When James Byrd Jr. died, on the other hand, his killers “beat him severely, urinated on him and chained him by his ankles to their pickup truck before dragging him for three miles. [ . . . ] [F]orensic evidence suggests that Byrd had been attempting to keep his head up while being dragged, and an autopsy suggested that Byrd was alive during much of the dragging. Byrd died after his right arm and head were severed after his body hit a culvert.”It was brutal. He suffered.

But I hope that at this point you’re resisting this narrative, Dear Reader.

How can I say that one murder is worse than another? How can there be an assessment that one victim is less tragic than another? I can’t, and I know it. These things can’t be quantified.

The reason I made the argument is to point out is that it’s equally illogical to say that having celebrity supporters vs. being entirely unsympathetic makes one deserve to die more or less. It doesn’t. Neither does proclaiming one’s own innocence or not, there being a family desire for vengeance or not, or killing a member of a more or less privileged category.
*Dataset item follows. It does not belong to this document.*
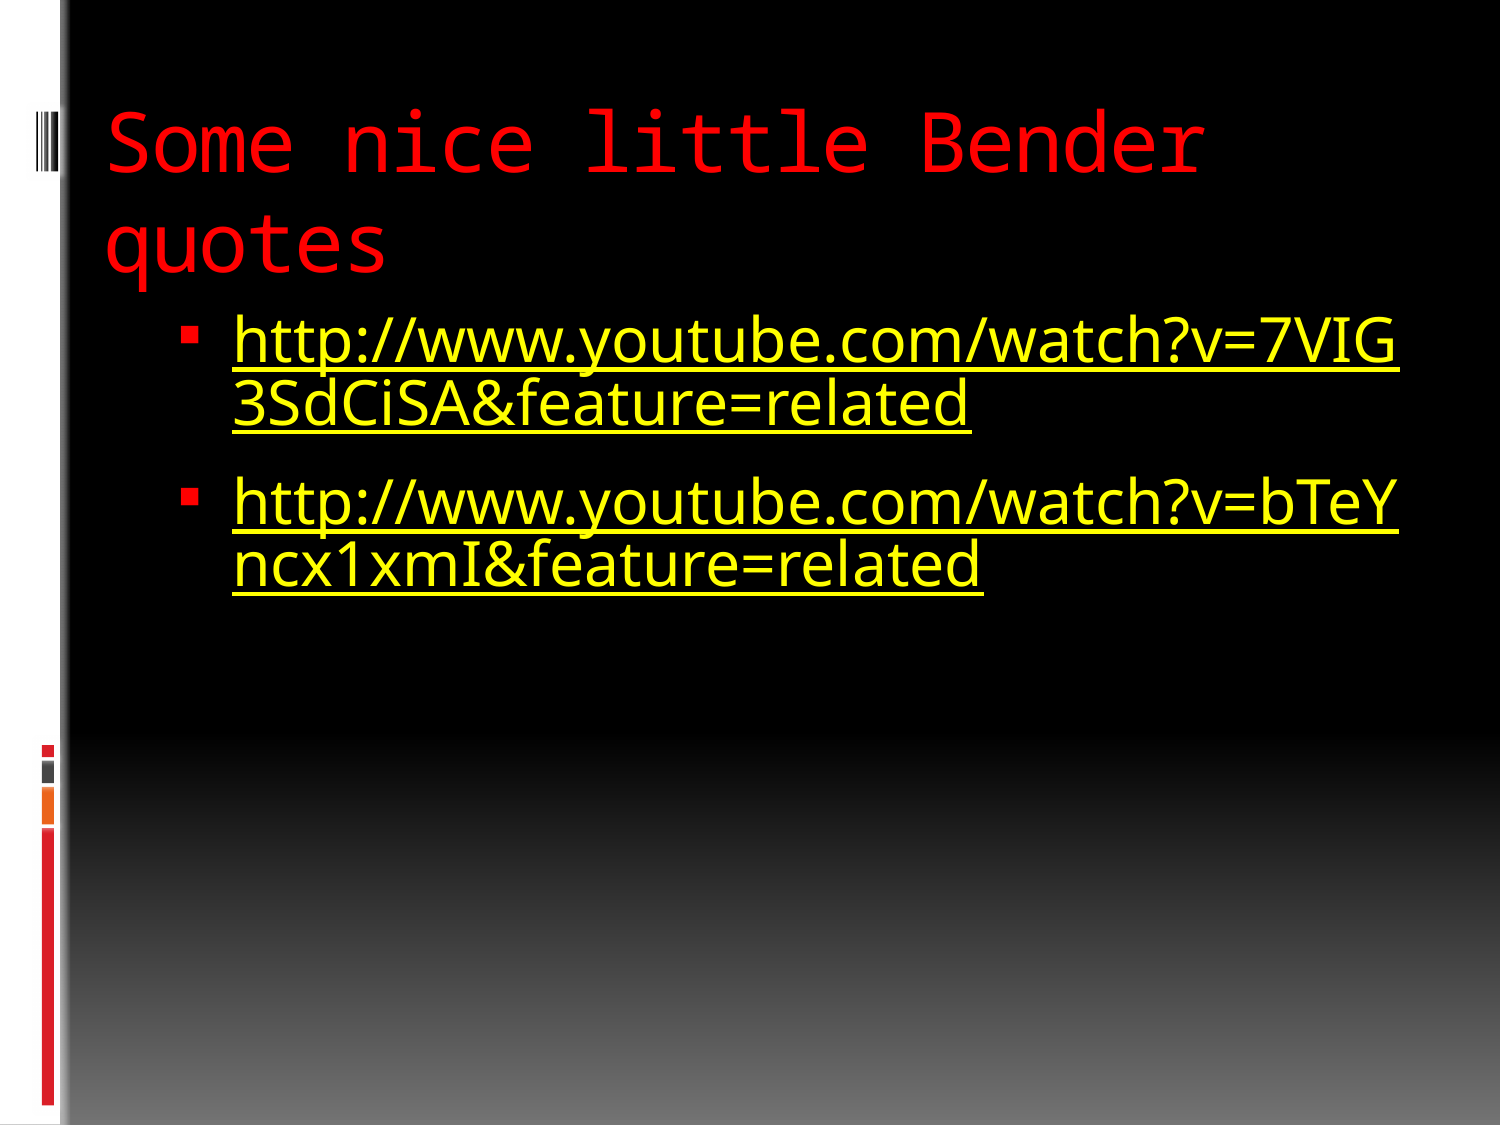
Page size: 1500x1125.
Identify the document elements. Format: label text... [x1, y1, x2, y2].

text_box Some nice little Bender quotes [88, 81, 1447, 232]
list http://www.youtube.com/watch?v=7VIG3SdCiSA&feature=related http://www.youtube.com/watch?v=bTeYncx1xmI&feature=related [150, 292, 1425, 1043]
That’s because no matter how heinous someone’s crime is, or how sure you are that they committed it, they don’t deserve to die.

The Seattle Post-Intelligencer reported that “Spencer Lawton, the Savannah prosecutor who helped convict Davis, said the case shouldn’t morph into a broader debate about capital punishment,” but it has, and it should.

There’s something a little absurd about, as the quip goes, killing people who kill people to show that killing people is wrong.

There’s also something not very encouraging about the U.S. being in a club of capital punishers that included, in 2010,

The Capital Punishment World Mapcountries most Americans consider themselves to be freer than (China) or otherwise superior to, including George W. Bush’s “Axis of Evil” members Iran and North Korea, John Bolton’s “Beyond the Axis of Evil” members Cuba, Libya and Syria, and Condolezza Rice’s “Outpost of Tyranny” Belarus. (On the Axis of Evil and its later elaborations, see http://en.wikipedia.org/wiki/Axis_of_evil). Nice company we’re keeping there.

The U.S. likes to think of itself (along with, usually, Europe) as a shining example of civilization, but it’s not joined by any country in Europe in continuing to use the death penalty.

In fact, it has been beat to the punch on abolishing it by 71% of the world: 49% of world nations have abolished it entirely; 5% keep it only “for crimes committed in exceptional circumstances (such as in time of war)”; 17% technically have it on the books, “but have not used it for at least 10 years and are believed to have a policy or established practice of not carrying out executions, or it is under a moratorium.” Only 29% of countries—just 58 of them in the world—actually use the thing regularly.

And, even if most of humanity moving away from using this form of punishment doesn’t move anyone to reassess whether the death penalty is really something we want to have, the damn thing is expensive. Counterintuitive though it may be, it costs more to kill someone than to imprison them for life.

Some crimes are horrible. Hell, some people are horrible. Some people do things that are so horrible that it’s reasonable not to expose the rest of humanity to the danger that they’ll do it again. Sometimes there’s not a single redeeming quality about such a person. We might be tempted to not call them human, even.

But that’s the one step we can’t take.

It’s an inability to see another as human that allows someone to do something horrible in the first place. So why would we replicate it in our response?